2La méthode de Christophe Bouton est celle de « la théorie critique de l’histoire » (p. 23). Cette démarche consiste à analyser la sémantique historique, puis à la situer dans l’histoire, tout en explicitant les normes qui la sous-tendent. Dans cette entreprise critique, deux types de sources sont mobilisées. Premièrement, des textes de philosophes (Marx, Nietzsche, Benjamin, Hegel), d’essayistes (Henry Adams), d’un historien (Michelet) et d’un chimiste et climatologue (Paul Crutzen) qui témoignent de façons de penser l’accélération de l’histoire. Deuxièmement, un corpus de textes théoriques issus essentiellement de la philosophie et des sciences sociales qui tentent de conceptualiser l’accélération de l’histoire. Le lecteur retrouve dans ce second groupe Reinhart Koselleck, Hartmut Rosa, François Hartog, Catherine Larrère, Pierre Nora, Ernst Bloch, Dipesh Chakrabarty, pour ne citer que les principaux auteurs discutés.

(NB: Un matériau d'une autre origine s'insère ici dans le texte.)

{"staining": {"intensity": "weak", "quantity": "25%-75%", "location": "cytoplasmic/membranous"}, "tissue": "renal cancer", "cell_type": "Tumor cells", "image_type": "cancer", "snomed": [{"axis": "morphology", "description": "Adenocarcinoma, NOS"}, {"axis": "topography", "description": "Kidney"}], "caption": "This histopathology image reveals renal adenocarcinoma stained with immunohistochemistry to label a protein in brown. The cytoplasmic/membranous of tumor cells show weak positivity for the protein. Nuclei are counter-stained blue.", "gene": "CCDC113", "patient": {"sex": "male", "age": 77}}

3L’ouvrage s’organise en trois moments distincts. Les chapitres I et II examinent tout d’abord comment l’accélération de l’histoire s’inscrit au cœur de la modernité. Ensuite, le chapitre III procède à un examen critique de la « dictature du présent ». Enfin, les chapitres IV à VII analysent trois régimes d’historicité qui co-existent avec le régime d’historicité présentiste qui domine notre époque, dont le principe pourrait être résumé par une focalisation sur le court terme. Ces trois régimes d’historicité sont donc autant de façons alternatives de s’installer dans le temps historique, ce qui invalide tout réductionnisme à un seul régime d’historicité, fût-il dominant. Ces trois régimes d’historicité sont le souci du passé, les utopies du temps libre et l’Anthropocène.
4Au terme de son analyse critique, Christophe Bouton aboutit à une proposition théorique novatrice, en rupture avec le « présentisme plein » de François Hartog et la spirale de l’accélération de Hartmut Rosa. Il souligne surtout la « polychronie » de la modernité, « au sens d’une pluralité de temporalités avec différents rythmes plus ou moins rapides, différentes échelles de temps, différentes articulations entre le passé, le présent et l’avenir » (p. 365). Christophe Bouton s’inspire ici de Bernadette Bensaude-Vincent, mais aussi des « strates temporelles » de Reinhart Koselleck, ainsi que son modèle de la « simultanéité du non-contemporain ». La proposition théorique de la polychronie permet en outre à Christophe Bouton de rompre avec l’équation entre accélération et fin de la politique, en rouvrant l’espace du temps à plusieurs temporalités, et, ce faisant, en ouvrant le champ du politique.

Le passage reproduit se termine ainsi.